İklim Kanunu geliyor: İş dünyasında yeni sorumluluklar ve fırsatlar
Eylül 29, 2025

Türkiye’nin ilk İklim Kanunu, sera gazı emisyonlarının azaltılması, çevresel sürdürülebilirliğin sağlanması ve iklim değişikliğine uyum süreçlerinin yasal çerçeveye alınması amacıyla hazırlanıyor.
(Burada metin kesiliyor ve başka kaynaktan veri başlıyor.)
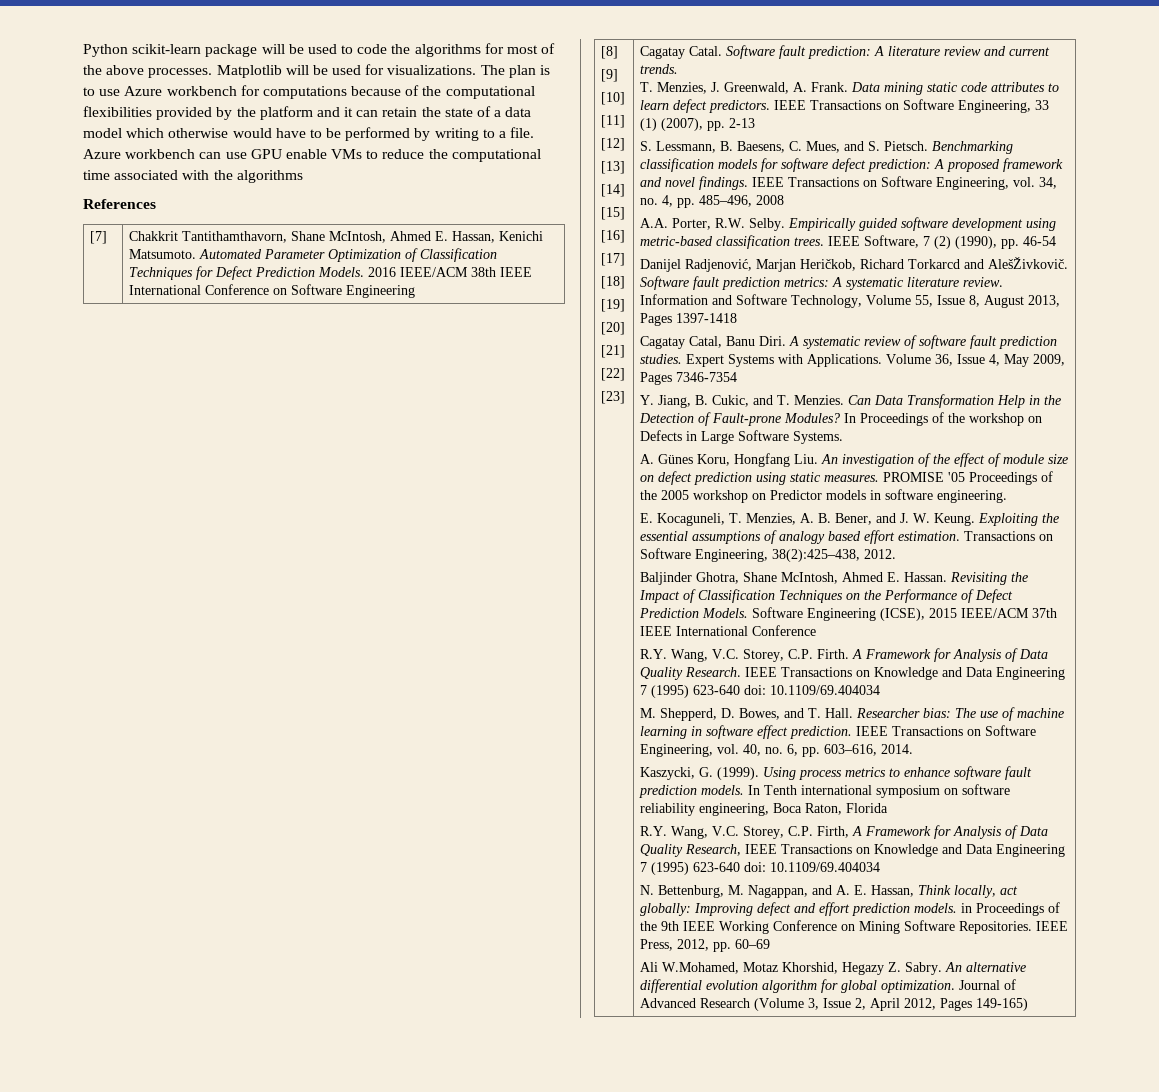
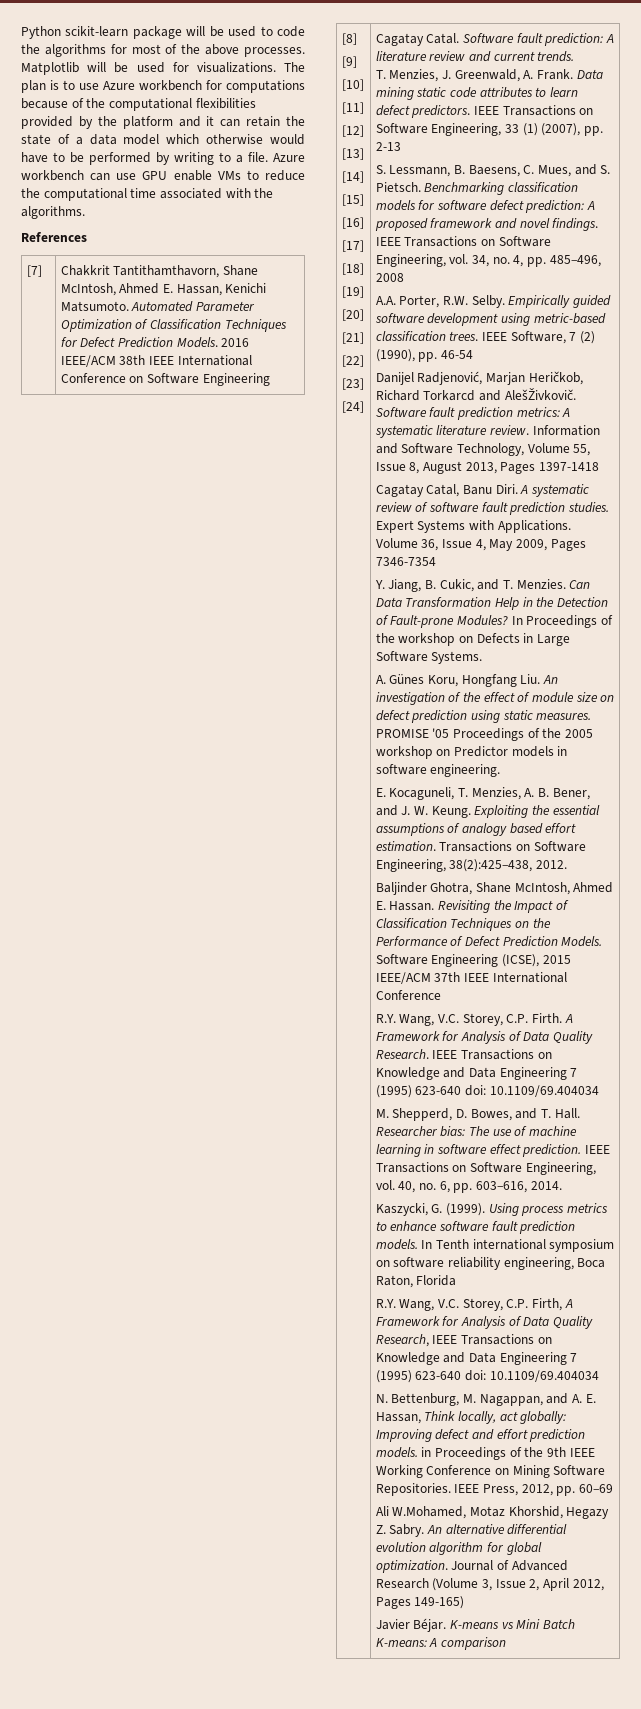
[236,170,303,183] algorithms -> [21,206,85,219] algorithms.
(626, 397) none -> [341,401,364,413] // [24]
(1029, 1004) none -> [375,1618,575,1632] [375,1637,506,1650] // Javier Béjar. K-means vs Mini Batch K-means: A comparison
EY’nin “İklim Kanunu’nun iş hayatına etkileri” başlıklı analizinde, bu kanunun iş dünyasına getireceği yükümlülükler, fırsatlar ve uygulanabilir öneriler derinlemesine ele alınıyor.
Ana Unsurlar / Öne Çıkan Noktalar
- İklim Değişikliği Başkanlığı’nın rolü artacak: Emisyon ticaret sistemi (ETS), karbon piyasaları, yeşil finansman mekanizmaları gibi süreçler bu başkanlık çatısı altında düzenlenecek.
- Sera gazı azaltımı hedefleri: Kanun, Türkiye’nin 2053 net sıfır emisyon hedefi doğrultusunda sektör bazlı hedeflerin izlenmesini sağlayacak hükümler içeriyor.
- ETS’nin (Emisyon Ticaret Sistemi) uygulanması: İşletmeler, emisyon izinleri almak, sera gazı raporlamak ve karbon kredilendirme-denkleştirme sistemlerine uyum sağlamak zorunda kalacak.
- Yeşil taksonomi ve yatırımlar: Yeşil yatırımlar tanımlanacak, finans kuruluşları bu doğrultuda yönlendirilecek, temiz teknoloji yatırımları teşvik edilecek.
- SKDM (Sınırda Karbon Düzenleme Mekanizması): İthal edilen ürünlerin karbon ayak izi dikkate alınacak ve SKDM ile bağlantılı düzenlemeler mevzuata entegre edilecek.
- Yerel yönetim ve koordinasyon: Her ilde klima koordinasyon kurulları oluşturulacak, il eylem planları hazırlanacak.
- Cezai yaptırımlar: Raporlama yükümlülüklerini ya da emisyon izinlerini zamanında yerine getirmeyenlere idari para cezaları öngörülüyor.
İklim Kanunu, yalnızca çevresel faydalar getirmekle kalmayacak; iş dünyasında yönetim, yatırım ve rekabet dinamiklerini de yeniden şekillendirecek. Bu süreçte kurumların stratejilerini gözden geçirmesi, sera gazı izleme altyapılarını kurması ve sürdürülebilirlik politikalarını güçlendirmesi kritik önem taşıyor.